# Directions
When a picture appears in the listing, leave it out and copy the rest exactly as it stands.

* * * *

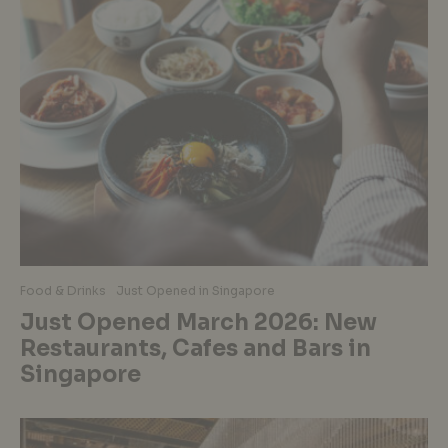
Food & Drinks
Just Opened in Singapore
Just Opened March 2026: New
Restaurants, Cafes and Bars in
Singapore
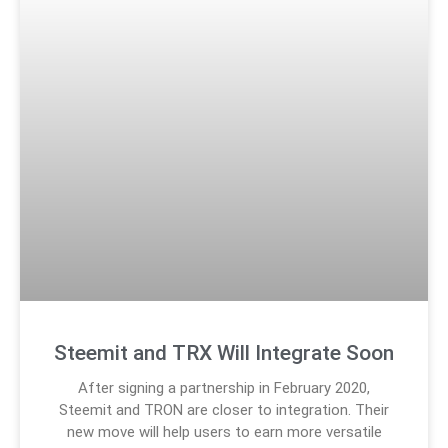
Steemit and TRX Will Integrate Soon
After signing a partnership in February 2020,
Steemit and TRON are closer to integration. Their
new move will help users to earn more versatile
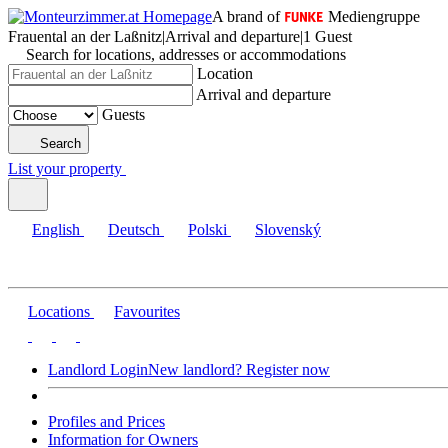
A brand of
Mediengruppe
Frauental an der Laßnitz
|
Arrival and departure
|
1 Guest
Search for locations, addresses or accommodations
Location
Arrival and departure
Guests
Search
List your property
English
Deutsch
Polski
Slovenský
Locations
Favourites
Landlord Login
New landlord? Register now
Profiles and Prices
Information for Owners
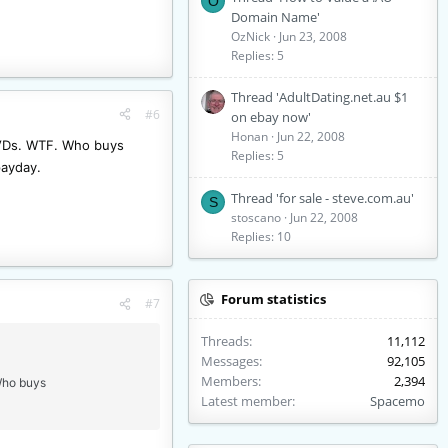
O
Domain Name'
OzNick
Jun 23, 2008
Replies: 5
Thread 'AdultDating.net.au $1
#6
on ebay now'
Honan
Jun 22, 2008
l DVDs. WTF. Who buys
Replies: 5
payday.
Thread 'for sale - steve.com.au'
S
stoscano
Jun 22, 2008
Replies: 10
Forum statistics
#7
Threads
11,112
Messages
92,105
Members
2,394
 Who buys
Latest member
Spacemo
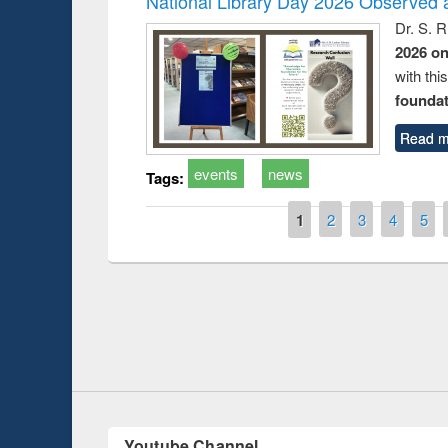
National Library Day 2026 Observed a
Dr. S. 
2026 o
with thi
foundatio
Read m
events
news
Tags:
Pages
1
2
3
4
5
Prize giving ceremony of quiz contest on the
h
occassion of National Library Day 2019
UPL book fair a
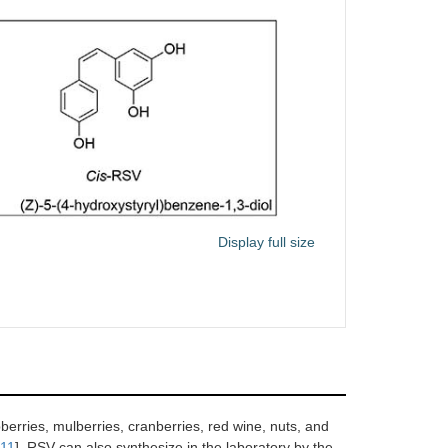
Display full size
berries, mulberries, cranberries, red wine, nuts, and
11
]. RSV can also synthesize in the laboratory by the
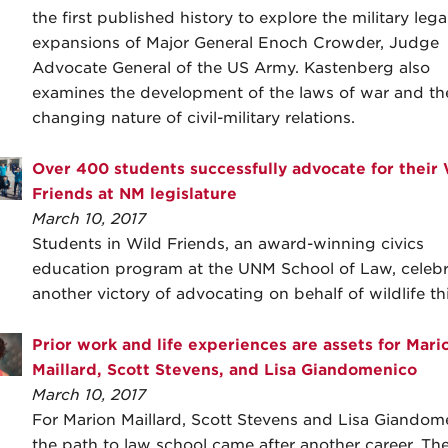
the first published history to explore the military lega
expansions of Major General Enoch Crowder, Judge
Advocate General of the US Army. Kastenberg also
examines the development of the laws of war and th
changing nature of civil-military relations.
Over 400 students successfully advocate for their
Friends at NM legislature
March 10, 2017
Students in Wild Friends, an award-winning civics
education program at the UNM School of Law, celeb
another victory of advocating on behalf of wildlife thi
Prior work and life experiences are assets for Mari
Maillard, Scott Stevens, and Lisa Giandomenico
March 10, 2017
For Marion Maillard, Scott Stevens and Lisa Giandom
the path to law school came after another career. Th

* * * *

# Result
Food & Drinks
Just Opened in Singapore
Just Opened March 2026: New
Restaurants, Cafes and Bars in
Singapore
Steemit and TRX Will Integrate Soon
After signing a partnership in February 2020,
Steemit and TRON are closer to integration. Their
new move will help users to earn more versatile
A brand of
Mediengruppe
Frauental an der Laßnitz
|
Arrival and departure
|
1 Guest
Search for locations, addresses or accommodations
Location
Arrival and departure
Guests
Search
List your property
English
Deutsch
Polski
Slovenský
Locations
Favourites
Landlord Login
New landlord? Register now
Profiles and Prices
Information for Owners
O
Domain Name'
OzNick
Jun 23, 2008
Replies: 5
Thread 'AdultDating.net.au $1
#6
on ebay now'
Honan
Jun 22, 2008
l DVDs. WTF. Who buys
Replies: 5
payday.
Thread 'for sale - steve.com.au'
S
stoscano
Jun 22, 2008
Replies: 10
Forum statistics
#7
Threads
11,112
Messages
92,105
Members
2,394
 Who buys
Latest member
Spacemo
National Library Day 2026 Observed a
Dr. S. 
2026 o
with thi
foundatio
Read m
events
news
Tags:
Pages
1
2
3
4
5
Prize giving ceremony of quiz contest on the
h
occassion of National Library Day 2019
UPL book fair a
Display full size
berries, mulberries, cranberries, red wine, nuts, and
11
]. RSV can also synthesize in the laboratory by the
the first published history to explore the military lega
expansions of Major General Enoch Crowder, Judge
Advocate General of the US Army. Kastenberg also
examines the development of the laws of war and th
changing nature of civil-military relations.
Over 400 students successfully advocate for their
Friends at NM legislature
March 10, 2017
Students in Wild Friends, an award-winning civics
education program at the UNM School of Law, celeb
another victory of advocating on behalf of wildlife thi
Prior work and life experiences are assets for Mari
Maillard, Scott Stevens, and Lisa Giandomenico
March 10, 2017
For Marion Maillard, Scott Stevens and Lisa Giandom
the path to law school came after another career. Th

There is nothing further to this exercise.